Еще раз проверяю курс, который вчера засекла по компасу. Иду. Меховые брюки, куртка, унты, шлем — все это цепляется за ветви деревьев. С большим трудом протаскиваю себя сквозь густые заросли. Кажется, никогда я не была такой малоподвижной. Хочется пить. Пробую лизать росу с листьев. Но какое это питье? Только смочишь губы, а в рот ничего не попадает. Тайга заросла высокой, деревянистой, совершенно сухой травой. Где взять влаги?
Полдень. Нахожу первую воду. Под корнями подгнившего дерева маленький водоем. Поразительно чистая вода. Опускаю туда руку — холодная. Пробую на вкус — ничего, можно пить. Только немножечко пахнет травой. Ну что ж, напьемся. Пью жадно и много, черпая воду ладонями. Снова двигаюсь дальше.
Справа от меня — высокая сопка. Через нее трудно будет перевалить в моем тяжелом обмундировании. Принимаю решение: немного уклониться от своего первоначального курса и обойти сопку слева.
Почва сухая. Кругом перепутанный, переплетенный травой и кустарником лес. Местами продираюсь сквозь густые заросли, иду, пока хватает сил. Но все чаще и чаще останавливаюсь, присаживаюсь отдыхать. И кто это выдумал такую тяжелую амуницию!
Прошла несколько сот метров на восток, и вдруг слышу выстрел. Снова засекаю направление. Теперь уже выстрел был слышен с юга. Правильно: ведь вчерашний выстрел шел с юго-востока, а сегодня я уклонилась от курса и шла на восток. Значит, в какой-то точке мои подруги должны были оказаться от меня на юг.

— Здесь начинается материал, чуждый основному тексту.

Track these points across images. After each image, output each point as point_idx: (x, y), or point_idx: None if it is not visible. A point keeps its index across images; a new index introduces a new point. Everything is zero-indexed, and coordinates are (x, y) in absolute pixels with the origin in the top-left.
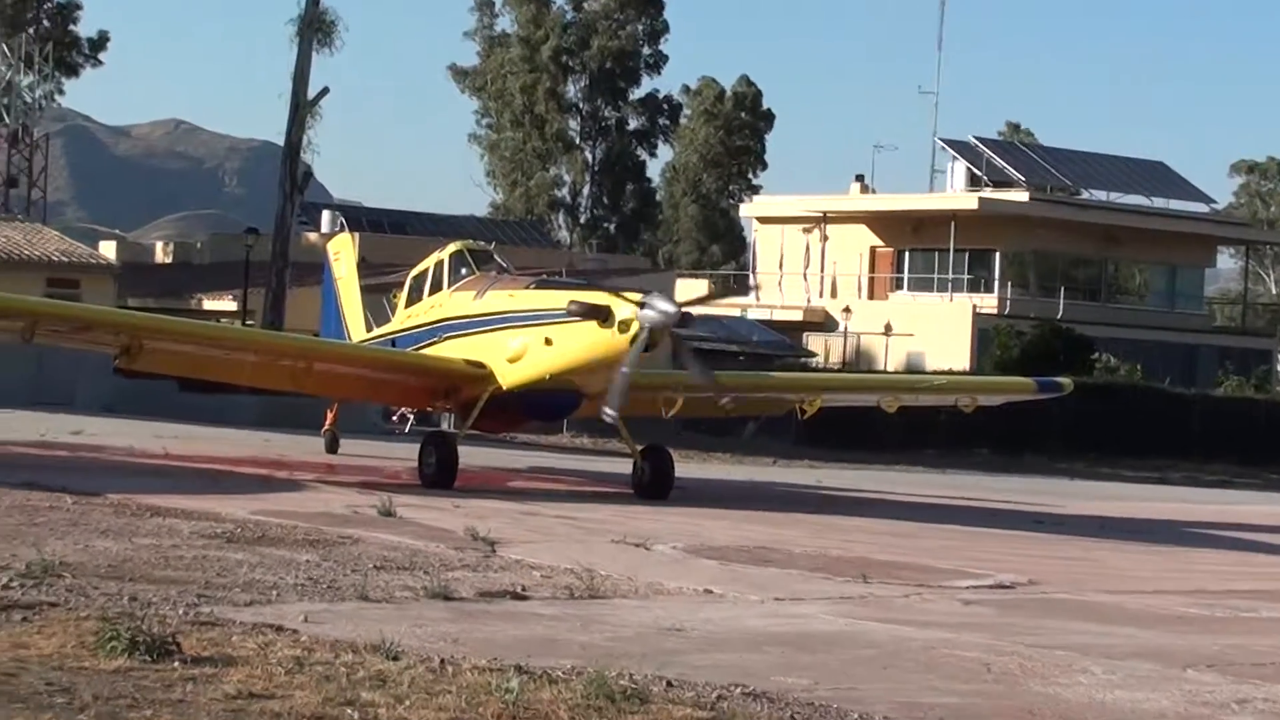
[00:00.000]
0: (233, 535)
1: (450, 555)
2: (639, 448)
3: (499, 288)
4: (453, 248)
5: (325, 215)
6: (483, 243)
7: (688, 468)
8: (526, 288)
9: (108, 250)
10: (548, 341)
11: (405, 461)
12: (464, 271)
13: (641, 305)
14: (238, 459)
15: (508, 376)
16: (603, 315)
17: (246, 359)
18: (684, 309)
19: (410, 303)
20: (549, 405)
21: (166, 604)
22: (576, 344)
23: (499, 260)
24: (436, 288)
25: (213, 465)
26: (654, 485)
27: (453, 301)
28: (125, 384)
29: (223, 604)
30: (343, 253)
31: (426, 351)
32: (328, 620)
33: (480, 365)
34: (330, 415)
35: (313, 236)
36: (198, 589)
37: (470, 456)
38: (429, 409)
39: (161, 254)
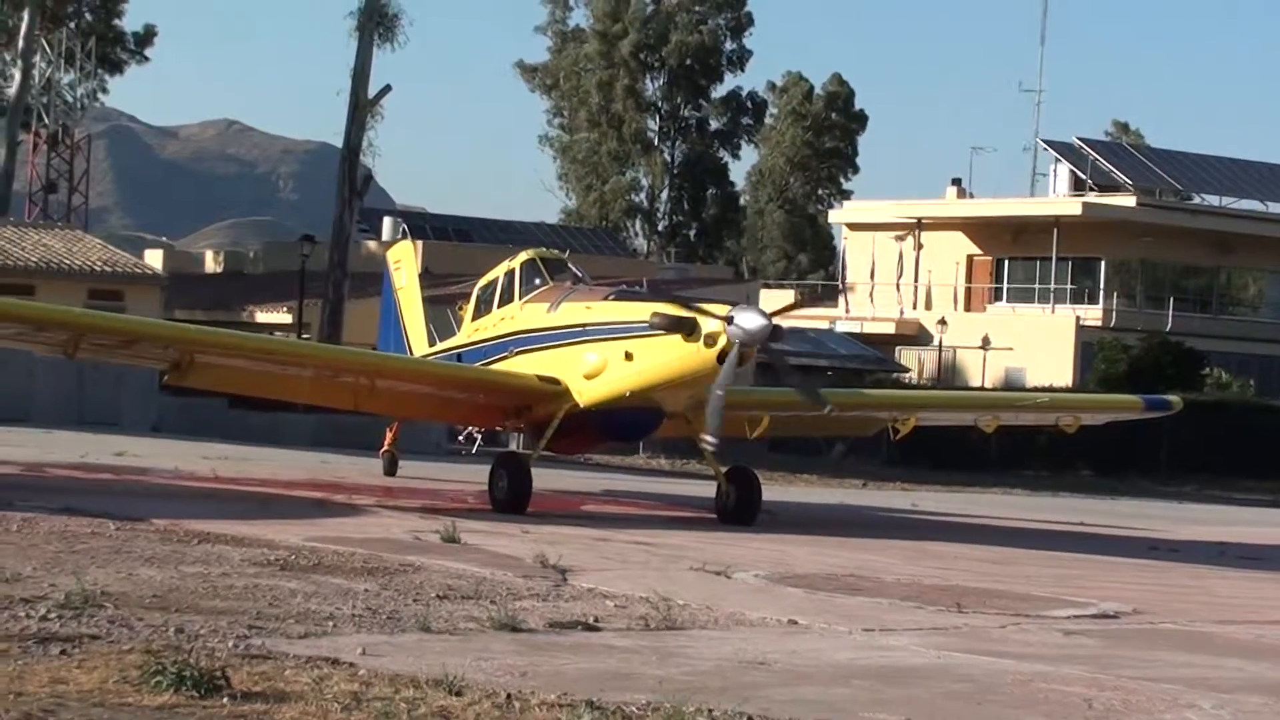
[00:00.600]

Наверное, я сейчас и стою в этой точке. Надо менять направление.
Но впереди лес становится реже, видны просветы, наверно недалеко опушка. Трава ниже, итти удобнее а справа — густой лес без просветов. Я уже утомилась от ходьбы по густым лесным зарослям. Решаю, что до вечера как раз выйду на опушку леса, а дальше буду двигаться по опушке.
Часто прислушиваюсь. Иногда ноги заплетаются в траве, поневоле спотыкаешься, падаешь. Присаживаюсь ненадолго, отдыхаю. Вокруг — густая тайга, ели, кедры, сосны. Временами попадаются золотистые пихты. Лес как бы трехъярусный: высоко вверху — довольно редкие хвойные деревья, ниже под ними — заросли лиственного леса, а внизу — уже осыпающиеся колючие кустарники, переплетенные густой травой.
Иду к опушке леса. Впереди, среди пихт, появляются осыпавшиеся березы. Березы стоят с голыми стволами. Внезапно подвертывается нога. Чтобы не упасть, опираюсь рукой о березу, и вдруг эта милая березка валится. Я очень пугаюсь: как это целая береза валится от одного прикосновения? Подхожу к лежащему дереву и вижу, что береза внутри вся прогнила. Она держалась на одной коре. Стоило прикоснуться к ней, как кора переломилась, и из нее посыпалась вонючая труха.